Excerpt provided:
Okay, I'll take your word for it.

> The thing is, auto-vectorisation is not always profitable for performance.
> Sometimes the runtime loop iteration count is so low that setting up the 
> vectorised loop
> (alignment checks, loads/permutes) is slower than just doing the scalar 
> form,
> especially since SIMD performance varies from CPU to CPU.
> So we would want the compiler to have the freedom to make its own 
> judgement on when
> to auto-vectorise rather than enforce a "contract". If the user really 
> only wants
> vector code, they should use one of the explicit programming paradigms.

Data taken from a collection:
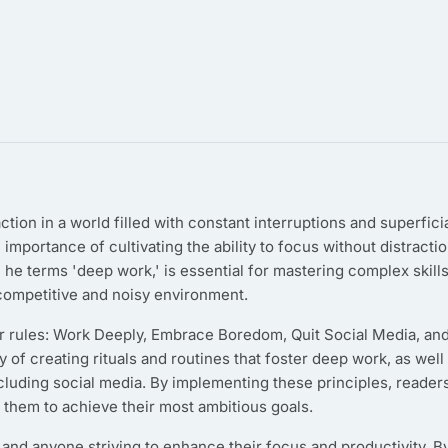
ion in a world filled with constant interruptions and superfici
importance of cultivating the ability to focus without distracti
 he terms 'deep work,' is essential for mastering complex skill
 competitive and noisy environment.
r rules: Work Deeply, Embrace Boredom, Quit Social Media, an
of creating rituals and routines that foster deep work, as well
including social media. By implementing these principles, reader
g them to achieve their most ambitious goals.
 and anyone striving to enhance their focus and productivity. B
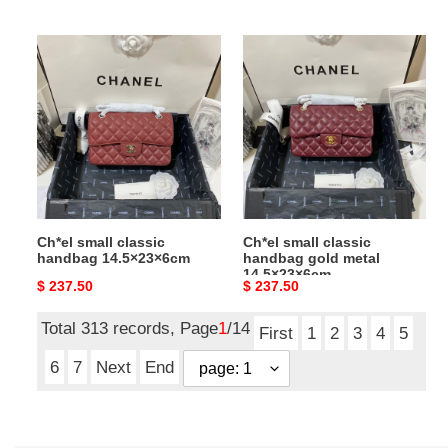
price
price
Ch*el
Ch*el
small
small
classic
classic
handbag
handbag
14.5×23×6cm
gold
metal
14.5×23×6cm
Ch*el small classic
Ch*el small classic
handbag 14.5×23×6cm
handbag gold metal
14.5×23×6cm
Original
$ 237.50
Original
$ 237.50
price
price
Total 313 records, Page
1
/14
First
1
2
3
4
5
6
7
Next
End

==

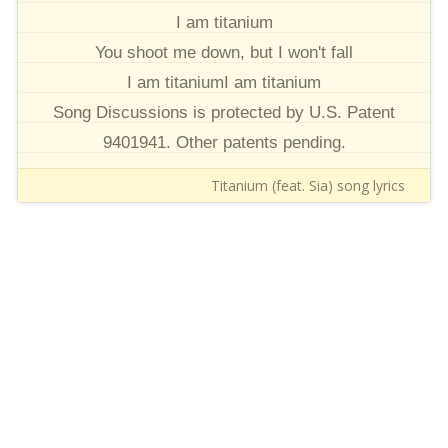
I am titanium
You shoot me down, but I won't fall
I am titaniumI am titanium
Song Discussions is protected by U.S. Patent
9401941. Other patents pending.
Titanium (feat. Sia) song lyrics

* * *

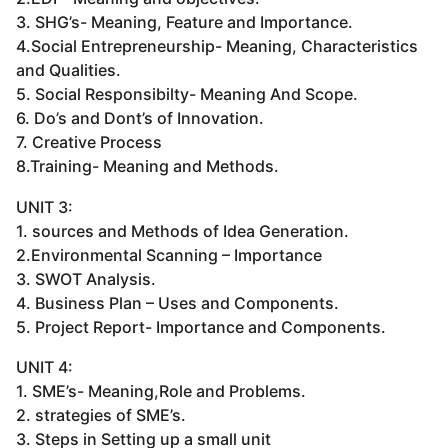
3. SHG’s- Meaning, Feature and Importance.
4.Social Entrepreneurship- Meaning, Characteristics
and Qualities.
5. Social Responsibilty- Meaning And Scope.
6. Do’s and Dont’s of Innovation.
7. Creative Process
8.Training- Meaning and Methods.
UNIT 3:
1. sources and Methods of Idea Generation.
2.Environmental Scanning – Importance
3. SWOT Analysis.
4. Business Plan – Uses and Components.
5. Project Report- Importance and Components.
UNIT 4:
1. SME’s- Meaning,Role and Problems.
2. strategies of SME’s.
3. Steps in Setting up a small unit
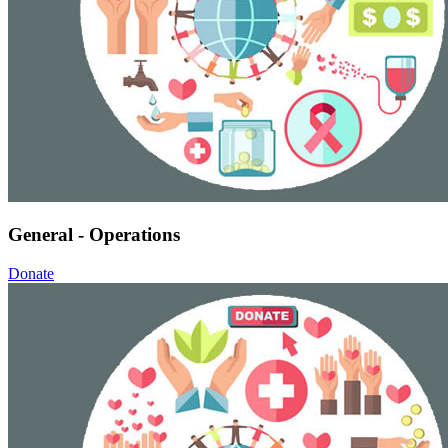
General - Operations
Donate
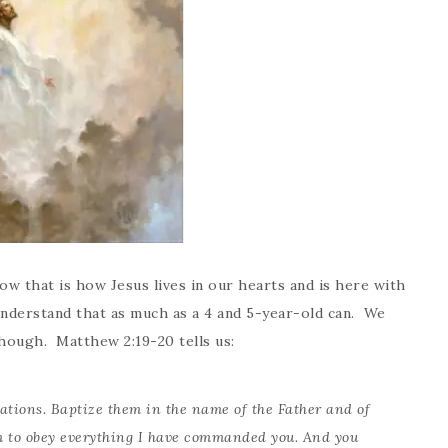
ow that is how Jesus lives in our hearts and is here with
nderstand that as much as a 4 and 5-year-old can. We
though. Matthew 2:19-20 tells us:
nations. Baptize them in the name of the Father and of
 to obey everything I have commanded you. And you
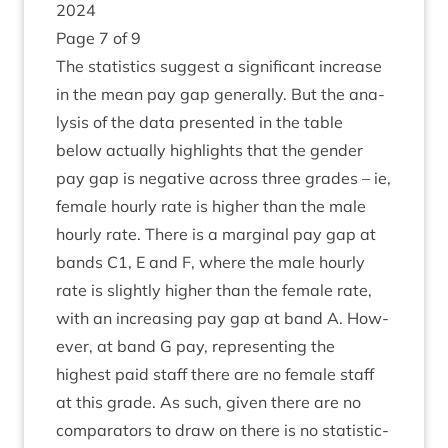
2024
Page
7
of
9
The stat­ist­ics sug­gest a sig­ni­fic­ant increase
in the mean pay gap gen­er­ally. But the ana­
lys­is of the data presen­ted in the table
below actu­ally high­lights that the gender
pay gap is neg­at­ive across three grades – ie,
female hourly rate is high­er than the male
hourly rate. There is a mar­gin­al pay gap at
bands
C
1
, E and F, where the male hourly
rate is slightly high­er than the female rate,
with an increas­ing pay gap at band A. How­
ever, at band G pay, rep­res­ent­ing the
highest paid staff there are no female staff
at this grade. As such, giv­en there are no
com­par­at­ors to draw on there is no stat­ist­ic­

Task requirements:
1: Copy the excerpt on auto-vectorization word for word in its entirety.
2: Edit the lines of the records from the line with "ion in a world" to the line with "and anyone striving" by changing "deep work" to "focused work", and write out only those lines with everything else left as it is.
The text and the records have no connection to each other.

Responses by item number:
1:
Okay, I'll take your word for it.

> The thing is, auto-vectorisation is not always profitable for performance.
> Sometimes the runtime loop iteration count is so low that setting up the 
> vectorised loop
> (alignment checks, loads/permutes) is slower than just doing the scalar 
> form,
> especially since SIMD performance varies from CPU to CPU.
> So we would want the compiler to have the freedom to make its own 
> judgement on when
> to auto-vectorise rather than enforce a "contract". If the user really 
> only wants
> vector code, they should use one of the explicit programming paradigms.

2:
ion in a world filled with constant interruptions and superfici
importance of cultivating the ability to focus without distracti
 he terms 'focused work,' is essential for mastering complex skill
 competitive and noisy environment.
r rules: Work Deeply, Embrace Boredom, Quit Social Media, an
of creating rituals and routines that foster focused work, as well
including social media. By implementing these principles, reader
g them to achieve their most ambitious goals.
 and anyone striving to enhance their focus and productivity. B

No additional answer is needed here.